Irish art critic (1929–2002)

Dorothy Cole Walker (16 January 1929 – 8 December 2002) was an Irish art critic and a vocal champion of abstract modernism in Ireland.

==Early life and education==
Dorothy Cole was born in Dublin in 1929, the daughter of Walter and Moira Cole, who the owned a fruit and vegetable business. She lived in Mountjoy Square, Dublin, and was educated in the Dominican Convent Wicklow and École du Louvre in Paris.

== Career ==
Walker began her career in arts journalism, as an editorial assistant at the Paris office of The New York Times. In Dublin, Walker was assistant to architect Michael Scott from 1952 to 1956, and managed a design business.' She was an art critic for Radio Éireann from 1963 to 1967, and for Hibernia from 1967 to 1977. She wrote an art column for the Irish Independent in 1986 and 1987.

In 1967, she was a co-founder of the occasional modern art exhibition Rosc. She was a board member and even an interim director of the Irish Museum of Modern Art. She curated several exhibits and published several books on art, which included a rare but much admired discussion of contemporary Irish art. "She made a vigorous and at times explosive contribution to the careers of painters and the judgements of their critics," wrote her colleague Bruce Arnold in an obituary.

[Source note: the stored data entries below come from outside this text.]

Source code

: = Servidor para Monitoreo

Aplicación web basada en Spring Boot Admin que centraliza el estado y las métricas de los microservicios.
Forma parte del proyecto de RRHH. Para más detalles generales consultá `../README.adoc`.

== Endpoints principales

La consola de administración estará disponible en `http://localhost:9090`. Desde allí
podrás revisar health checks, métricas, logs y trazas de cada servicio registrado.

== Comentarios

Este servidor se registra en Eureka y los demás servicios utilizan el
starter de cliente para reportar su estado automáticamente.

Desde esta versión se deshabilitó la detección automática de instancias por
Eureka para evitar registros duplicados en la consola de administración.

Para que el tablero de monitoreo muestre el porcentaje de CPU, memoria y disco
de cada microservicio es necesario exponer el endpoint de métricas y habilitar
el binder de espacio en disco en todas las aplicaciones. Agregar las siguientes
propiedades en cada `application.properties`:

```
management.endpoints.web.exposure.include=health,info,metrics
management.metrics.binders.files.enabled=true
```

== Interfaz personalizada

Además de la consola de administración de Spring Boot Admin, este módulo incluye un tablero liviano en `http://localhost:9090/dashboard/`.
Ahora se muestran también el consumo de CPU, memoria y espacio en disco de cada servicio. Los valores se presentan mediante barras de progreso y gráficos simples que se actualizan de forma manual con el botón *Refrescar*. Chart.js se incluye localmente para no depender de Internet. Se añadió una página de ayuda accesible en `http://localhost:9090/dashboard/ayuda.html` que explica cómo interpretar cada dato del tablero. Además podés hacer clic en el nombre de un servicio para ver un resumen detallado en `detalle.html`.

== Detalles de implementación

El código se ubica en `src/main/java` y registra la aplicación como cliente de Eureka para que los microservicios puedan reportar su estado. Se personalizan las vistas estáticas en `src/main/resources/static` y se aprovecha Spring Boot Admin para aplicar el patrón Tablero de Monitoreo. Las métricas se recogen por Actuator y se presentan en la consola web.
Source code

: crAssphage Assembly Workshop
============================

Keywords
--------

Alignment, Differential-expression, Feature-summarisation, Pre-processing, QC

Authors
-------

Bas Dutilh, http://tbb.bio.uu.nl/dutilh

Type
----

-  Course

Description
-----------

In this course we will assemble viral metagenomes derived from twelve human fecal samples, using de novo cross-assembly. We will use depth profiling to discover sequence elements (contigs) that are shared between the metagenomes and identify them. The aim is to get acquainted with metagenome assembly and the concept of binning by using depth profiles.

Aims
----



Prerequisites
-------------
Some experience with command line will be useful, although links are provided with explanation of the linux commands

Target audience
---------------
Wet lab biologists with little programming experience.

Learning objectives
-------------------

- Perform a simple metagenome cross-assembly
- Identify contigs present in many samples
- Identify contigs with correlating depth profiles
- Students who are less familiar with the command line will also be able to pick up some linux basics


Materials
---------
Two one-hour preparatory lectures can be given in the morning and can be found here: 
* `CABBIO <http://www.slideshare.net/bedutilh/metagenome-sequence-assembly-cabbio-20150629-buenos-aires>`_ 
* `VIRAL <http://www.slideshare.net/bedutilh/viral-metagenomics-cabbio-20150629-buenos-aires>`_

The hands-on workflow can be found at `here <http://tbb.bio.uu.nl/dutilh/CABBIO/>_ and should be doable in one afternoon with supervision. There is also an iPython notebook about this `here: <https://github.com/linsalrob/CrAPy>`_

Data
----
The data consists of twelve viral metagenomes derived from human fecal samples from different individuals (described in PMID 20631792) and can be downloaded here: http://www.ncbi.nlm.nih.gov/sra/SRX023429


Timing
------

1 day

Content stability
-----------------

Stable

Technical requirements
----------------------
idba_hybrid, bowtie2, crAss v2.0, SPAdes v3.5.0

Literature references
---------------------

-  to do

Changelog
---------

== Personal life and legacy ==
Cole married Michael Scott's professional partner, architect Robin Walker, in 1961; they had five children. Her husband died in 1991, and she died in 2002, at the age of 73, in Dublin. After her death the Irish Museum of Modern Art held an exhibition in her honour, featuring work by artists such as Patrick Scott and Sean Scully, whom she particularly favoured. Her son Corban Walker is a noted sculptor, who acknowledges his parents' work as influential in his own career.

==Bibliography==
- Modern art in Ireland (Dublin: Liliput 1997) ISBN 1-874675-96-1
- Michael Scott, Architect in (casual) conversation with Dorothy Walker (Kinsale: Gandon Editions 1995)
- Without the Walls: John Aiken, James Coleman, Felim Egan, Brian King, Ciaran Lennon, Alanna O'Kelly, Michael O’Sullivan, Nigel Rolfe, Noel Sheridan (London: ICA 1980)

==Sources==
- Caoimhín Mac Giolla Léith (2003) Dorothy Walker 1929–2002. CIRCA 103.